**Problem:** Hunt for the word "Güterstand" across the entries below, copying each line that holds it.

**Exercise data:**
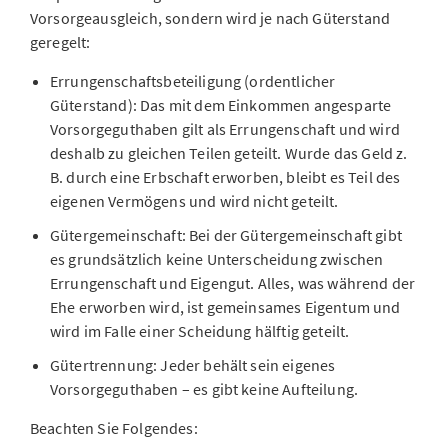
Vorsorgeausgleich, sondern wird je nach Güterstand
geregelt:
Errungenschaftsbeteiligung (ordentlicher
Güterstand): Das mit dem Einkommen angesparte
Vorsorgeguthaben gilt als Errungenschaft und wird
deshalb zu gleichen Teilen geteilt. Wurde das Geld z.
B. durch eine Erbschaft erworben, bleibt es Teil des
eigenen Vermögens und wird nicht geteilt.
Gütergemeinschaft: Bei der Gütergemeinschaft gibt
es grundsätzlich keine Unterscheidung zwischen
Errungenschaft und Eigengut. Alles, was während der
Ehe erworben wird, ist gemeinsames Eigentum und
wird im Falle einer Scheidung hälftig geteilt.
Gütertrennung: Jeder behält sein eigenes
Vorsorgeguthaben – es gibt keine Aufteilung.
Beachten Sie Folgendes:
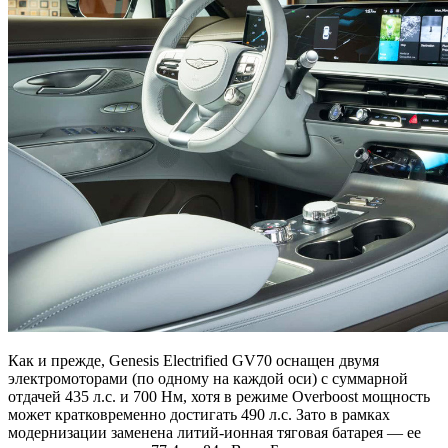
Как и прежде, Genesis Electrified GV70 оснащен двумя
электромоторами (по одному на каждой оси) с суммарной
отдачей 435 л.с. и 700 Нм, хотя в режиме Overboost мощность
может кратковременно достигать 490 л.с. Зато в рамках
модернизации заменена литий-ионная тяговая батарея — ее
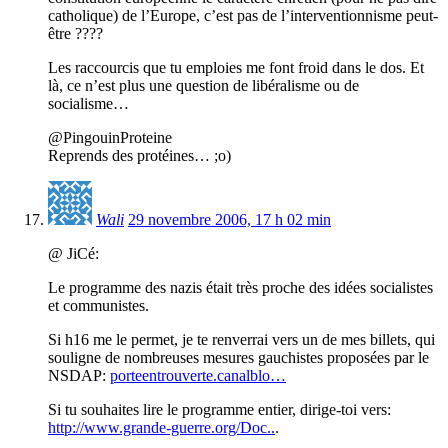
catholique) de l’Europe, c’est pas de l’interventionnisme peut-
être ????
Les raccourcis que tu emploies me font froid dans le dos. Et
là, ce n’est plus une question de libéralisme ou de
socialisme…
@PingouinProteine
Reprends des protéines… ;o)
Wali
29 novembre 2006, 17 h 02 min
@ JiCé:
Le programme des nazis était très proche des idées socialistes
et communistes.
Si h16 me le permet, je te renverrai vers un de mes billets, qui
souligne de nombreuses mesures gauchistes proposées par le
NSDAP:
porteentrouverte.canalblo…
Si tu souhaites lire le programme entier, dirige-toi vers:
http://www.grande-guerre.org/Doc..
.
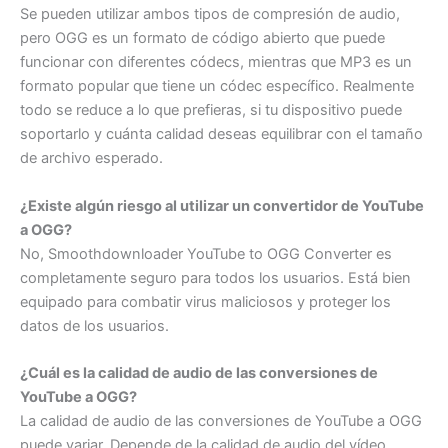
Se pueden utilizar ambos tipos de compresión de audio,
pero OGG es un formato de código abierto que puede
funcionar con diferentes códecs, mientras que MP3 es un
formato popular que tiene un códec específico. Realmente
todo se reduce a lo que prefieras, si tu dispositivo puede
soportarlo y cuánta calidad deseas equilibrar con el tamaño
de archivo esperado.
¿Existe algún riesgo al utilizar un convertidor de YouTube
a OGG?
No, Smoothdownloader YouTube to OGG Converter es
completamente seguro para todos los usuarios. Está bien
equipado para combatir virus maliciosos y proteger los
datos de los usuarios.
¿Cuál es la calidad de audio de las conversiones de
YouTube a OGG?
La calidad de audio de las conversiones de YouTube a OGG
puede variar. Depende de la calidad de audio del vídeo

**Solution to the exercise:**
Vorsorgeausgleich, sondern wird je nach Güterstand
Güterstand): Das mit dem Einkommen angesparte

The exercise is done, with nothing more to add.